The Poe Toaster
There are plenty of celebrity graves that attract visitors from around the world. Some are located in famous cemeteries while others are in quaint locations. One of the most famous gravesites with a unique history behind it is the grave of Edgar Allan Poe, located in Baltimore, Maryland. The grave featured an annual visitor whose identity was never revealed, and his toasts became almost a thing of legend. The “Poe Toaster,” as he was known, continued the tradition for decades.
Who was Edgar Allan Poe?
Edgar Allan Poe was a 19th-century writer whose work comprised gothic fiction, mystery, horror, detective work, and more. He was a well-known practitioner of short stories and many of his tales have entered pop culture as well as been mainstays of the literary world (The Tell-Tale Heart and The Cask of Amontillado, for example). Poe also wrote numerous poems, the most famous of which is “The Raven.” The iconic line from his poem, “Quote the Raven, ‘Nevermore,’” is inscribed on his cenotaph in Baltimore.
The Poe Toaster
As early as the 1930s, a mysterious individual began visiting Poe’s grave on Poe’s birthday. He would come at some point under cover of the night, well-concealed, and leave three roses and a bottle of Cognac. The roses were thought to signify the family that was originally interred at the grave (Poe, his wife Virginia, and his mother-in-law Maria). The Cognac was more of a mystery, as there were no stories that Poe wrote that featured Cognac as a primary plot device, nor was Poe known to be an avid drinker of the alcohol.
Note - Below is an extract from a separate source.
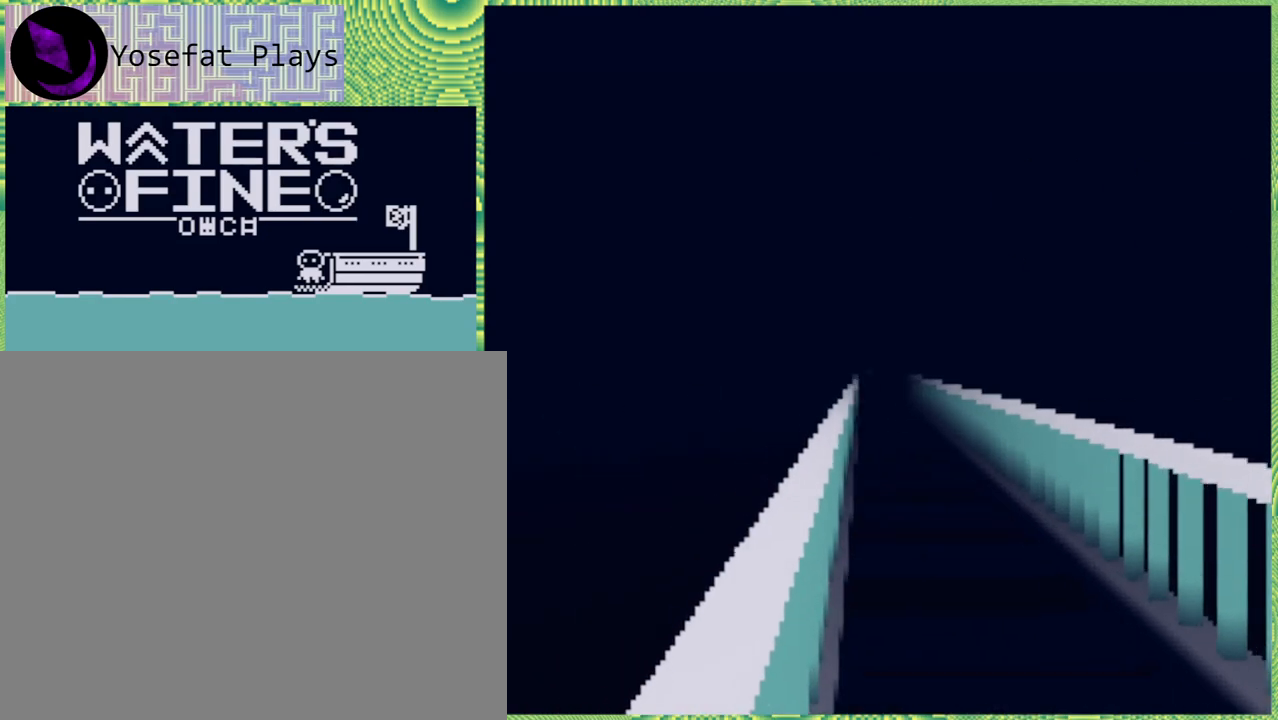
{"buttons": [], "left_stick": "up", "right_stick": "center", "events": [[183, "left_stick", "up"]]}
As the decades passed, the event with the Poe Toaster became national news, but no real efforts were made to discover the identity of the individual. A small crowd would gather and eagerly await the appearance of the man.
In the late 1990s, it was revealed in a note that the original Toaster had passed away, but the tradition would be carried on through a son. The new individual made a few comments in notes about social situations including the war in Iraq and the Super Bowl featuring the Baltimore Ravens (whose namesake is a tribute to Poe’s poem).
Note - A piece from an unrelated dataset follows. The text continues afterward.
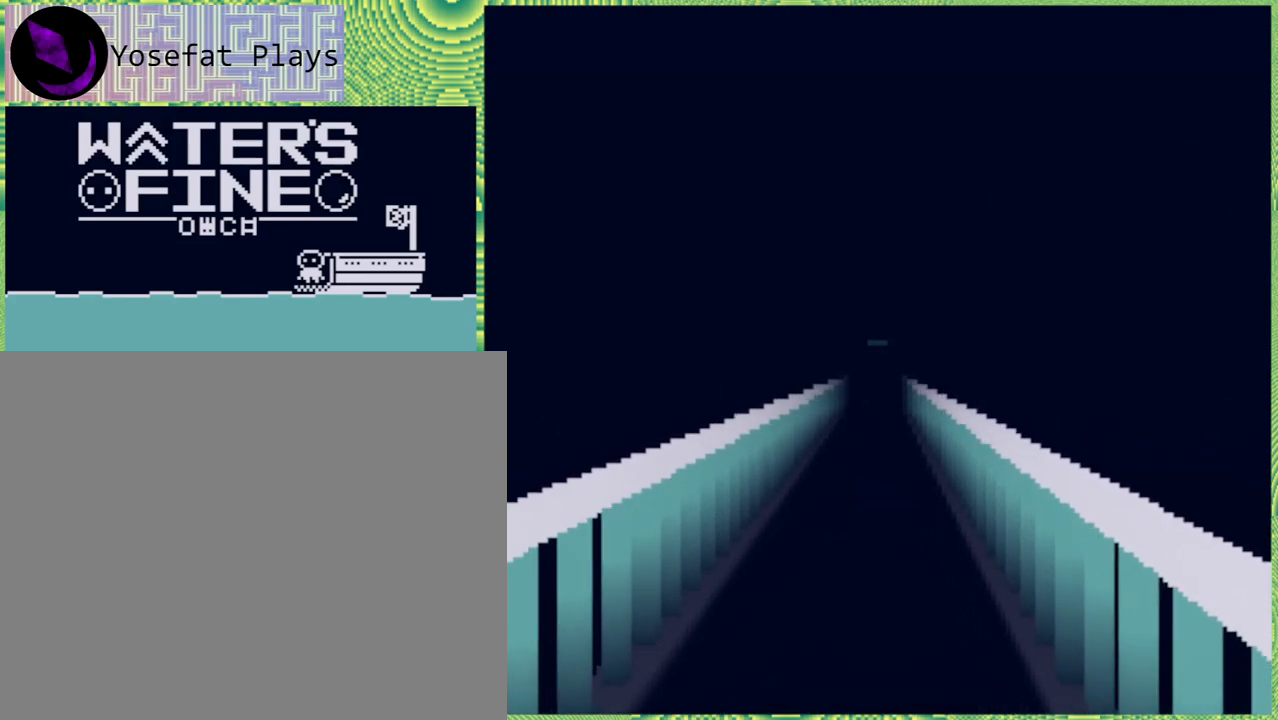
{"buttons": [], "left_stick": "up", "right_stick": "center", "events": []}
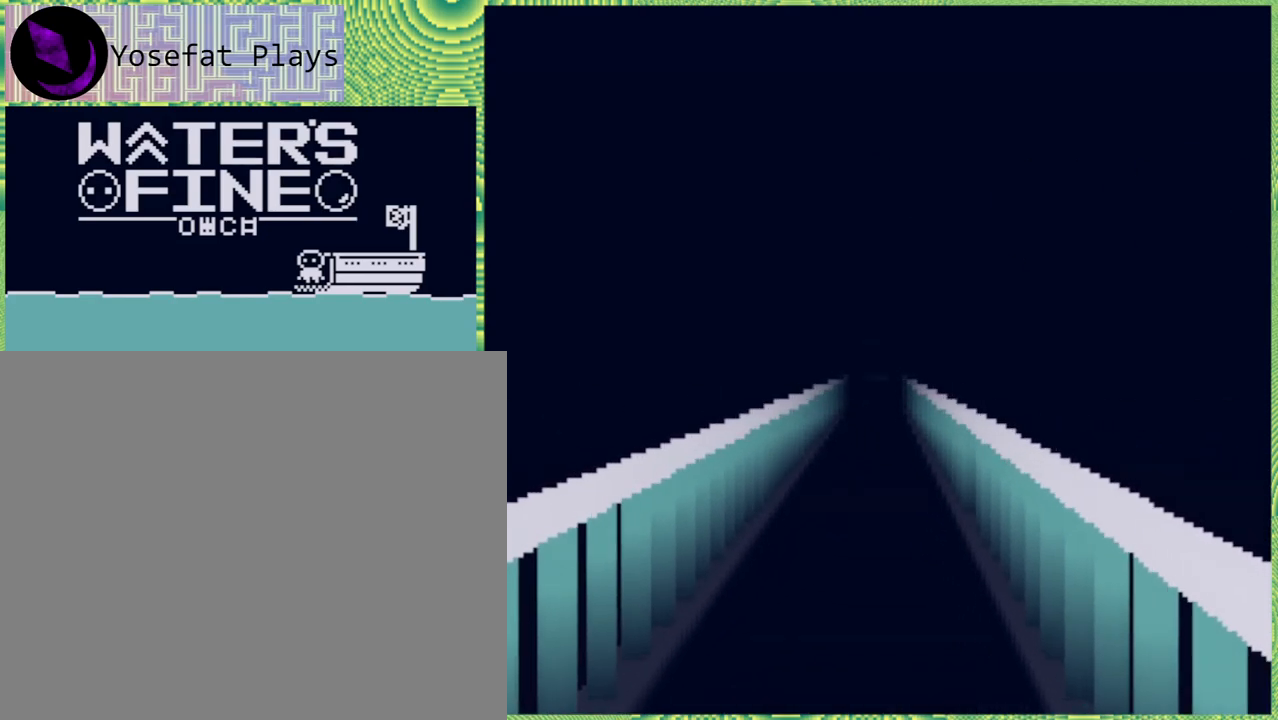
{"buttons": [], "left_stick": "up", "right_stick": "center", "events": []}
The Toaster abruptly stopped appearing in 2009. A number of impostors made an appearance after 2010, but it was obvious to historian Jeff Jerome that they were not the real individuals who were to carry on the tradition.
The Maryland Historical Society eventually sought to keep the tradition going and independent appointed a new Poe Toaster. In 2016, the first appearance of the new Toaster occurred, this time in the daylight hours and playing a violin.
So the tradition of the Poe Toaster continues, albeit at the behest of another organization as opposed to the fanaticism of a single individual.